*TRY IT*. The answer must be an exact printing of every record below, with the pictures omitted.
** Opening INFORMATION SHOWN block **
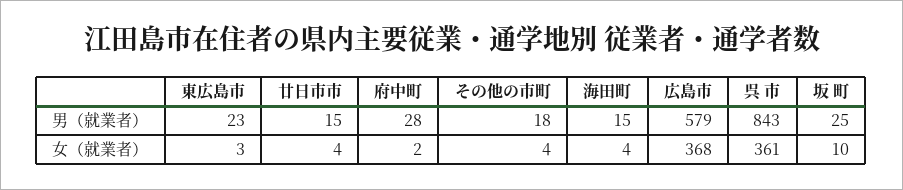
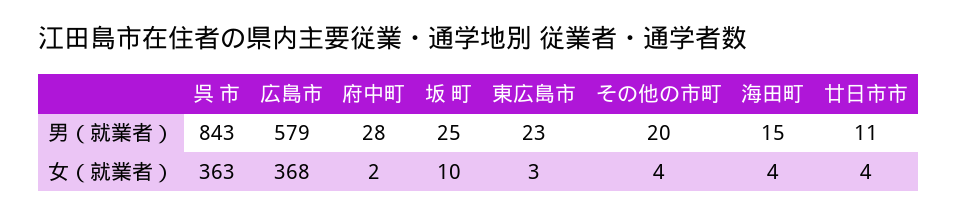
  {
    "東広島市": {
      "男（就業者）": 23,
      "女（就業者）": 3
    },
    "廿日市市": {
-     "男（就業者）": 15,
+     "男（就業者）": 11,
      "女（就業者）": 4
    },
    "府中町": {
      "男（就業者）": 28,
      "女（就業者）": 2
    },
    "その他の市町": {
-     "男（就業者）": 18,
+     "男（就業者）": 20,
      "女（就業者）": 4
    },
    "海田町": {
      "男（就業者）": 15,
      "女（就業者）": 4
    },
    "広島市": {
      "男（就業者）": 579,
      "女（就業者）": 368
    },
    "呉 市": {
      "男（就業者）": 843,
-     "女（就業者）": 361
+     "女（就業者）": 363
    },
    "坂 町": {
      "男（就業者）": 25,
      "女（就業者）": 10
    }
  }

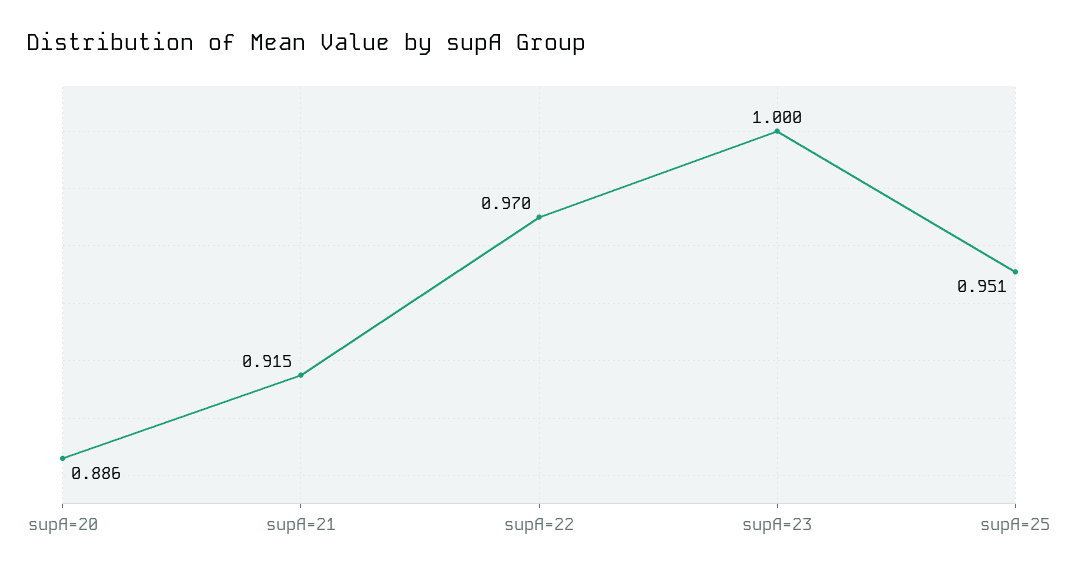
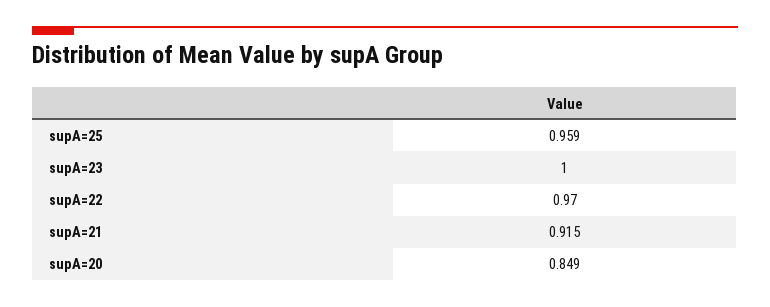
  {
-   "supA=20": 0.886,
+   "supA=20": 0.849,
    "supA=21": 0.915,
    "supA=22": 0.97,
    "supA=23": 1,
-   "supA=25": 0.951
+   "supA=25": 0.959
  }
** Closing INFORMATION SHOWN block **
*RESPONSE AREA*.
  {
    "東広島市": {
      "男（就業者）": 23,
      "女（就業者）": 3
    },
    "廿日市市": {
-     "男（就業者）": 15,
+     "男（就業者）": 11,
      "女（就業者）": 4
    },
    "府中町": {
      "男（就業者）": 28,
      "女（就業者）": 2
    },
    "その他の市町": {
-     "男（就業者）": 18,
+     "男（就業者）": 20,
      "女（就業者）": 4
    },
    "海田町": {
      "男（就業者）": 15,
      "女（就業者）": 4
    },
    "広島市": {
      "男（就業者）": 579,
      "女（就業者）": 368
    },
    "呉 市": {
      "男（就業者）": 843,
-     "女（就業者）": 361
+     "女（就業者）": 363
    },
    "坂 町": {
      "男（就業者）": 25,
      "女（就業者）": 10
    }
  }

  {
-   "supA=20": 0.886,
+   "supA=20": 0.849,
    "supA=21": 0.915,
    "supA=22": 0.97,
    "supA=23": 1,
-   "supA=25": 0.951
+   "supA=25": 0.959
  }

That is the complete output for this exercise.